Commodity money has 3 notable characteristics
- It value as commodity is as great as its value as money
- Their production involves some real costs to the society
- They are hardly able to remain in their circulation in their pure forms
Fiat money
Fiat money is fiduciary issues by the monetary authorities of a country, such issues are generally legal tenders. A legal tender is any commodity that is declared by law to be money, they usually take the forms of national currencies (paper and coins) generally the value or cost as a commodity is less than its value as money. Their value in use as money is derived from the confidence and trust the public express in them as mediums of exchange.
Bank money
Bank money is money on deposit in banking institutions, such money can be withdrawn with or without notice by the owner of the account by issuing a cheque drawn on the bank concerned. Bank money is very important in a modern (monetary) economy, since it will be cumbersome if all transactions have to be effected by means of legal tender
How Banks Create Money
The banking system in general and commercial banks in particular can help to expand the stock of money in circulation in an economy, (remember that stock of money is the quantity of high powered money in circulation plus demand deposits with banks). In other words commercial banks create money.
To start with, we make some assumptions as follows:
- There are many banks in the system
- The economy is closed (no foreign sector or transaction)
- There are fixed legal amount each reserve that must be kept by banks, loans are also given
Assuming that an individual deposits an amount (N 5million) in a bank (A). the bank on receiving the money will keep twenty five percent (N1.25million) and loan out the remaining N 3.75 million to another deficit unit, the second deficit unit deposits the money in another bank (B) bank B keeps 25% (N0.9375million) and loan out N2.8125 million, the third deficit unit on receiving this amount deposits the same in a third bank (C).

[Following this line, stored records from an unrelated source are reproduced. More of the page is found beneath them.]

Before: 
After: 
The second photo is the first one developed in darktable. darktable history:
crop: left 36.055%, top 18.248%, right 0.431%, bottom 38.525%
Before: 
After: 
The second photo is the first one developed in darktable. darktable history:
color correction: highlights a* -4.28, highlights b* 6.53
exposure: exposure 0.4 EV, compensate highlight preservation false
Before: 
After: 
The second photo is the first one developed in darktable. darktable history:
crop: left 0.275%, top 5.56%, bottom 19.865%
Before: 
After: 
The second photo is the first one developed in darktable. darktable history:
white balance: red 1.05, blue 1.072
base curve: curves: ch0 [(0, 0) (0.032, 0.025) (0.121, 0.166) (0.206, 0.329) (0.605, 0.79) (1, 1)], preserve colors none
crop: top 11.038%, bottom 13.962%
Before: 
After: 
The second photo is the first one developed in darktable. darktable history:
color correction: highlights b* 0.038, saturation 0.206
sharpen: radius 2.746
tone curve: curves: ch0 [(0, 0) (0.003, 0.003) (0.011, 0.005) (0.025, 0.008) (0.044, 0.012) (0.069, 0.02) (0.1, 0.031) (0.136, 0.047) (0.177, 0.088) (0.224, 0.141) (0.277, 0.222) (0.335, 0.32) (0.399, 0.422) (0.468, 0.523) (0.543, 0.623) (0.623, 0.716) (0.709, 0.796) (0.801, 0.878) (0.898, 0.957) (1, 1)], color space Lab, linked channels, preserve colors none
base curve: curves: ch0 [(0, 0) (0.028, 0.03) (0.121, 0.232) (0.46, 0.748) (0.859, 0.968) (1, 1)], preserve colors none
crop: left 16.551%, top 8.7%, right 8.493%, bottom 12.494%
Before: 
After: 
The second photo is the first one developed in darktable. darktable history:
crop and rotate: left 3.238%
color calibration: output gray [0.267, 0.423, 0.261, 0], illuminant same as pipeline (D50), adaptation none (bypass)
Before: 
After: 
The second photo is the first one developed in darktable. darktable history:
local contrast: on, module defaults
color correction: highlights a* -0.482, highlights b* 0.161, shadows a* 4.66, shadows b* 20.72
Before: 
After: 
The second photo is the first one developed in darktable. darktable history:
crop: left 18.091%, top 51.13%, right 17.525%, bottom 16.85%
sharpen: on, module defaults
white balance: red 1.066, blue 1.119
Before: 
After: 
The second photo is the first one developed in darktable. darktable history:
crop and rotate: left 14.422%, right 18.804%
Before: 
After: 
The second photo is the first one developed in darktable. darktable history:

C keeps N0.7031million and loan out N2.1094million… and the process continues until the original cash receipts of N5 million has been diffused into the whole banking system in the form of cash reserves. In other words at the end of the money creation exercise the total amount of cash reserves in the banking system would be equal to the initial deposit of N5m. the deposit will be N20 million, while the total loan granted will be N15 million, hence the banking system would have created an additional N15 million out of the original N5 million deposited.
Factors Influencing the Demand and Supply of Money
In any free market system, demand and supply are influenced by the price system or mechanism. Demand here, means effective demand in which the quantity of that commodity that people are willing and able to buy at any given price. It has been established in economy that there is a negative or increase relationship between quantity demand and supply.
The only factor influencing demand and supply is price. The law of demand says that the higher the price the lower the quantity demanded and the lower the price the higher the quantity demanded all other factors remaining constant.
Note: demand for money means the amount of wealth everyone in the economy wishes to hold in form of money balances.